Imperial Brands: Despite E-cigarette Setbacks in the U.S., Full-Year Results Are Still Expected to M
Today, on April 13, news from foreign media reported that cigarette and e-cigarette manufacturer Imperial Brands stated that it expects profit and revenue growth this year to meet expectations, but warned that its next-generation smoke-free products are facing challenges in the U.S.
The company indicated in a brief update to the stock market on Thursday morning that it is on track to achieve its full-year expectations.
It stated that despite a steady performance in the first half, revenue and operating profit are expected to grow this year. However, the company warned of uncertainties in the U.S. that led to a decline in sales of its next-generation products in the first half.
Previously, the U.S. Food and Drug Administration (FDA) issued marketing denial orders for several of Imperial's myblu e-cigarette products last year.
"Driven by strong growth in Europe, NGP revenue in the first half is expected to exceed the previous period, which is enough to offset the decline caused by uncertainties from the myblu marketing denial order in the U.S.," it stated.
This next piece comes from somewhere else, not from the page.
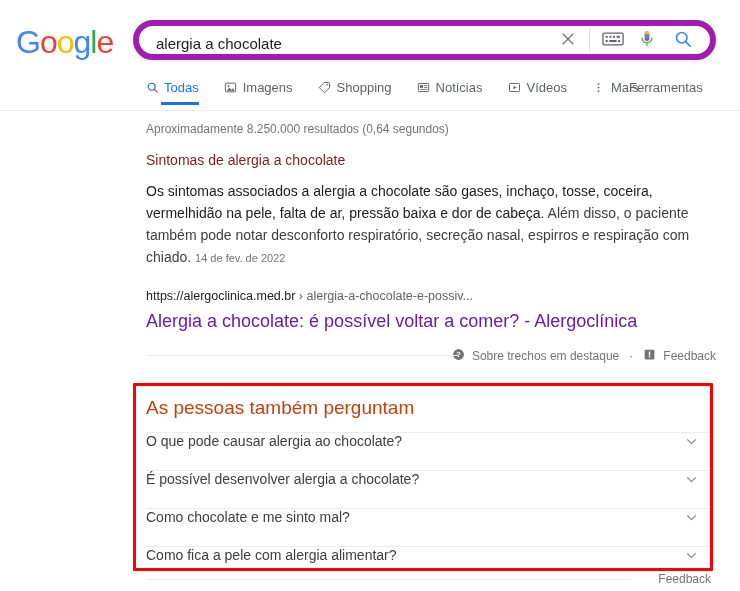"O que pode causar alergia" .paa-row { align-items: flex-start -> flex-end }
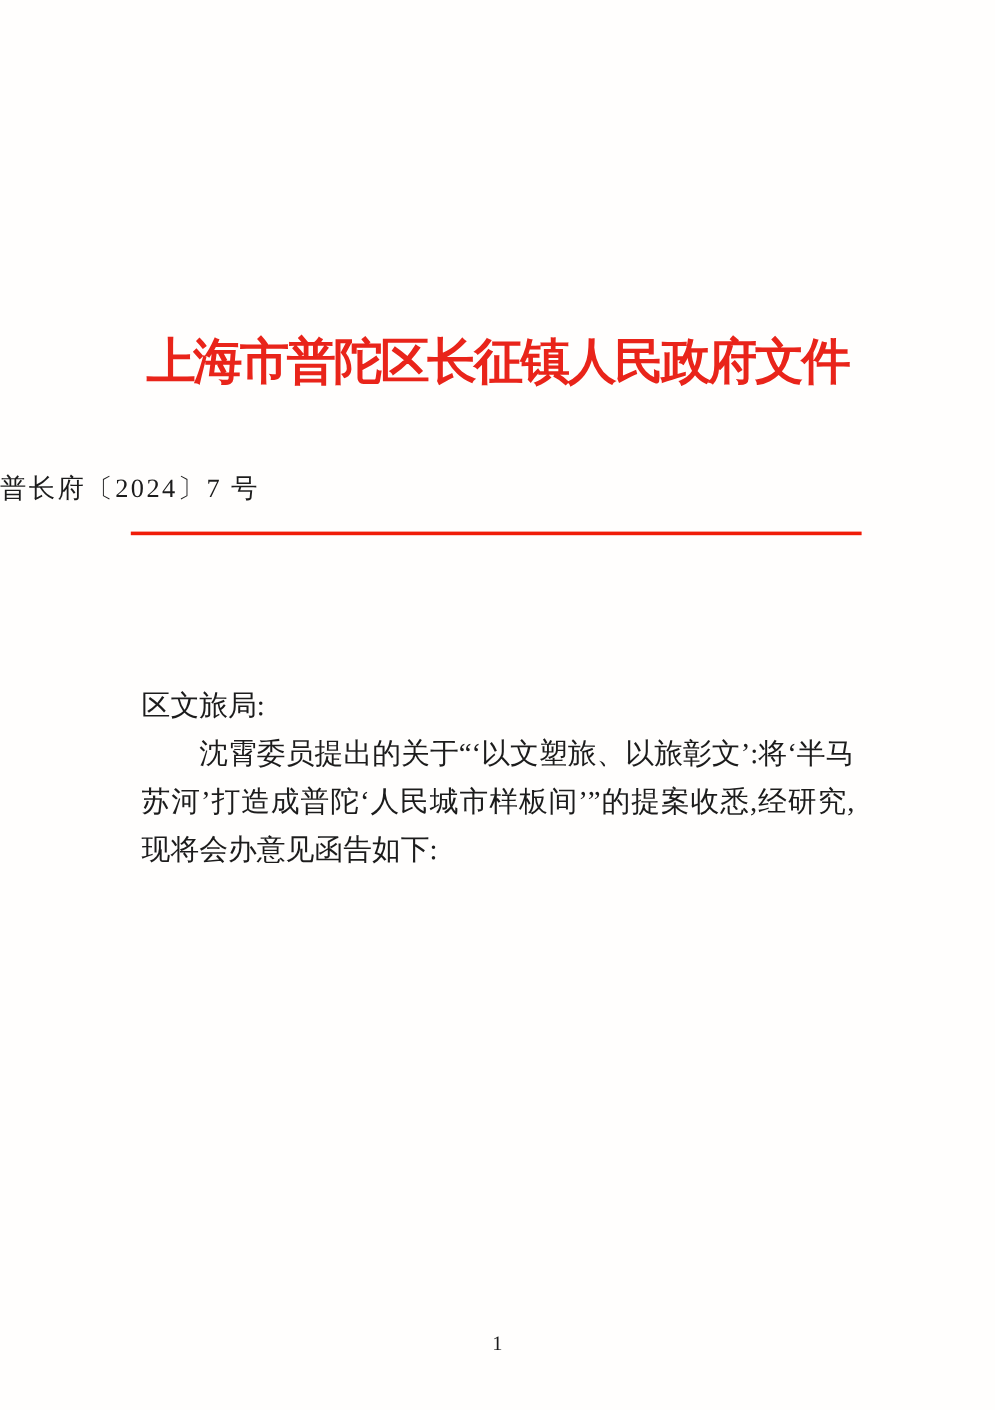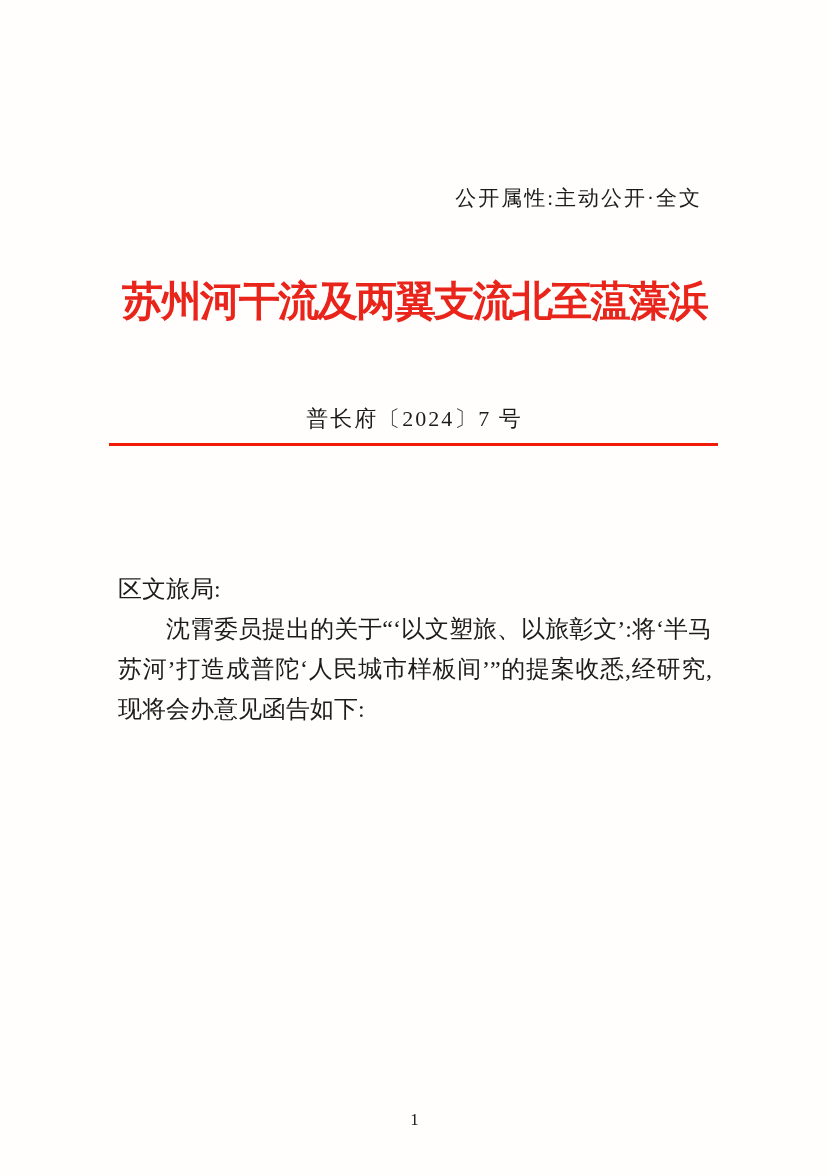"公开属性:主动公开·全文" div.publicity { html: <div>公开属性:主动公开·全文</div> -> none }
Many in the cigarette industry are pinning their hopes on new products like heated tobacco and e-cigarette pens as they seek alternatives to traditional tobacco that causes cancer.
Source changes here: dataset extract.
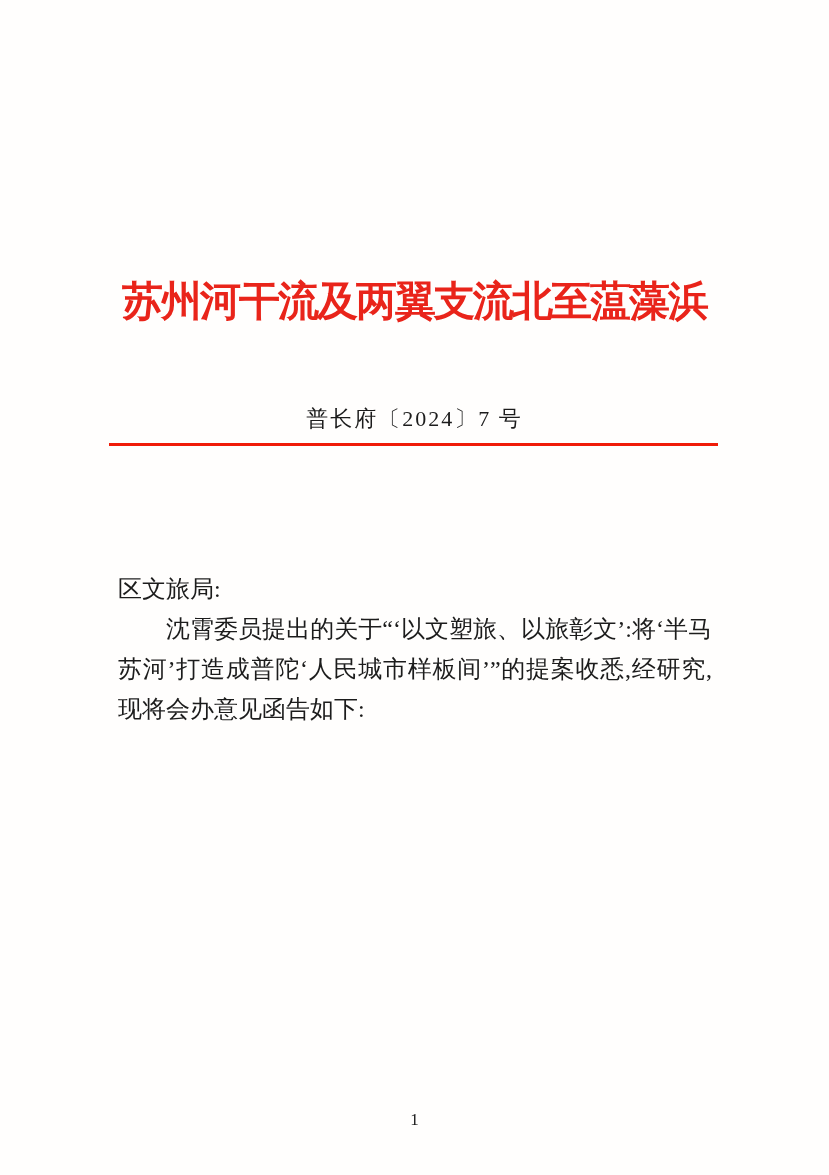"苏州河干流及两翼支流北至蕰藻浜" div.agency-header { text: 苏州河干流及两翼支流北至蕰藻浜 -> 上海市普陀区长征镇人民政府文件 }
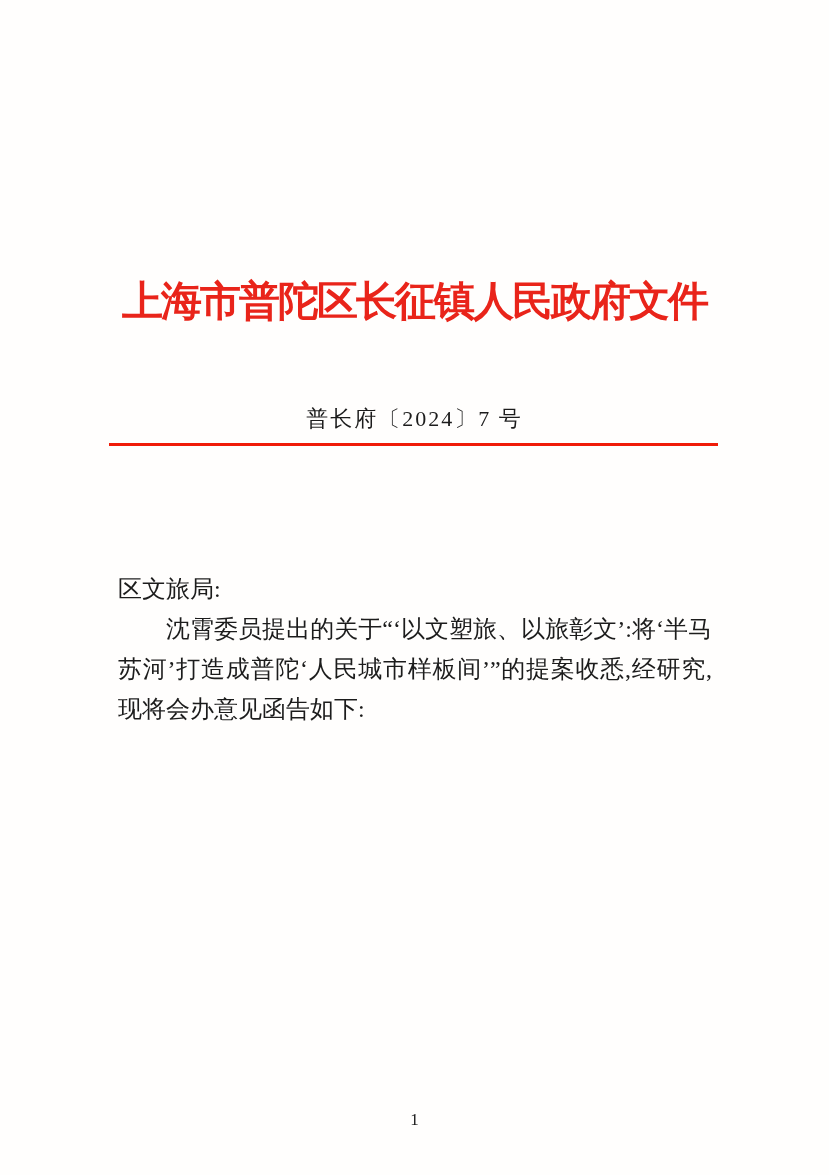"普长府〔2024〕7 号" .doc-number { text-align: center -> left; top: 404px -> 392px }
Compared to many international peers, U.S. authorities have a stricter stance on e-cigarettes.
According to today's news, on Wednesday, e-cigarette manufacturer JUUL agreed to pay nearly $500 million to settle allegations from six U.S. states regarding its illegal sales of products to minors.
Imperial Brands has still managed to increase its market share in cigarettes and other combustible products in its three priority markets: the U.S., Spain, and Australia. This offsets declines in the UK and Germany. This means that the company's market share has remained stable for two consecutive years after experiencing several years of decline.
"Our focused investment in priority combustible markets continues to support stable market share," the company stated. "We are consolidating the strong gains made last year, and we expect our total share in the top five markets to remain flat compared to the previous period in the first half."
Derren Nathan, head of equity research at Hargreaves Lansdown, stated that as consumers face increasing pressure, the resilience of tobacco continues. Imperial Brands is further demonstrating its pricing power this year, and it is confident that this will help achieve moderate revenue and profit growth. However, with profits flat in the first half, even a modest full-year growth expectation implies a lot of work in the second half.
"Europe is Imperial's largest market, and while market share growth elsewhere is currently offsetting declines in the UK and Germany, this is something to watch closely."